It’s a few days late, but it’s better than never. This new years, for my start of 2014, I don’t want to just focus on getting rid of the negatives in my life or making unreasonable resolutions for myself. I want to focus on the positives that 2013 bestowed me with and how happy I am to be welcoming them into my 2014.
First, I’m grateful for my family. My mom has always been devoted to keeping my family whole and happy. She works both jobs as a mother and a father and honestly, she surpasses many parents who only have the one job. She’s also one of my best friends in the entire world and I don’t know where I would be without her in my life. While my brothers and I don’t always get along, I am constantly thankful for them being around - Whether it’s defending my honor or being overprotective, I know we will always have one another’s backs. And of course, I can’t forget my dog, Zoe because a pet’s love is purely unconditional.
I don’t know where I would be in 2014 without my friends.
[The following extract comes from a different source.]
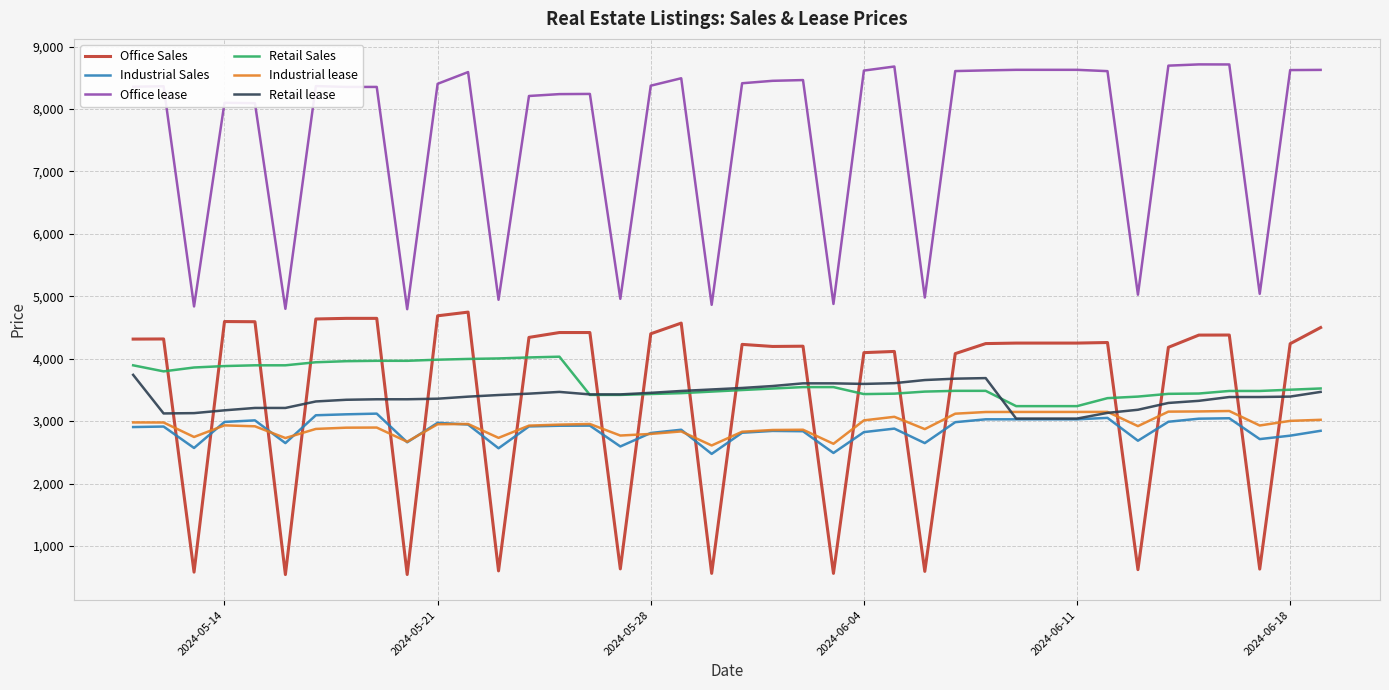

What is the minimum value for Office lease?

4793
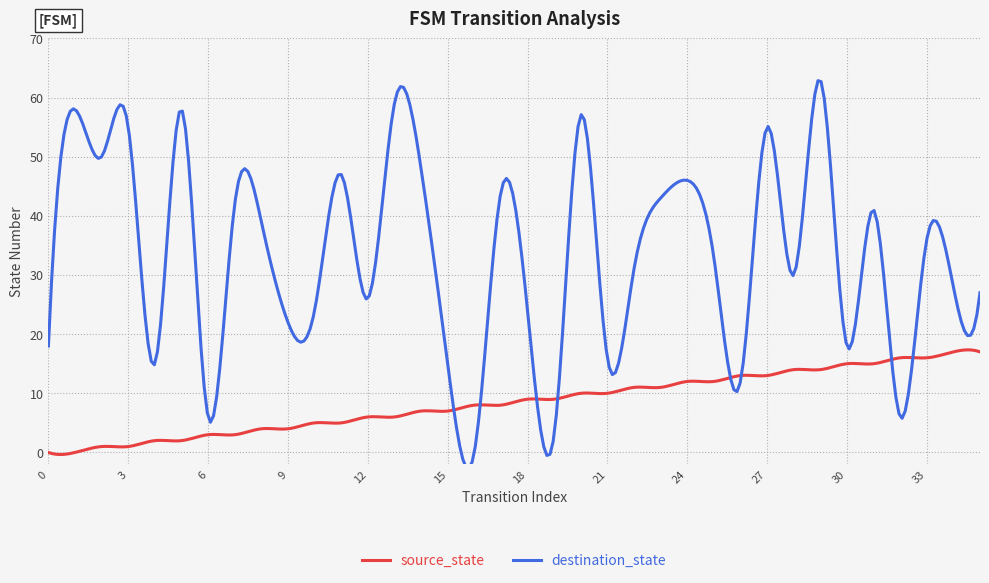

What is the difference between the maximum and minimum values in the source_state series?

17.7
Especially in my junior year of college, my friends and I have sewn an unbreakable knot, one that will last a lifetime. Each and every one has pulled me back together when I’m in pieces and made my stomach ache with laughter. While my 2013 was a good one, there were many times I had battles to conquer, lessons to learn and they never once left my side. My friends from home have also shown me what it means to have a long-lasting friendship. With these relationships I’ve built with them, it proves to me even more the strength we have to not see each other for months at a time, but the moment together it’s as if we never left one another’s side. I’m eternally grateful for the friendships I’ve maintained for all of these years, both from college and high school and know that these are the type of people my soul was supposed to find.
And finally, my boyfriend, the one person has barely spent any time in my 2013, but I know will leave a lasting impression on my 2014 and hopefully, beyond that. He has shown me what not settling feels like. We balance one another, prove to each other how great we are for one another every moment we spend together. He was the sunshine in my somewhat stormy life. In fact, he still his. His devotion and care have pushed me to follow my dreams, to explore new ideas. We make each other think and learn. I don’t think I could ask for more than what he has given me in our relationship.
But also, 2013 has forced me to take chances. Chances I’m grateful to have sought after, crumbled for, and in turn, built happiness upon.
My 2013 was a roller coaster. And I wouldn’t expect anything less of my journey into 2014.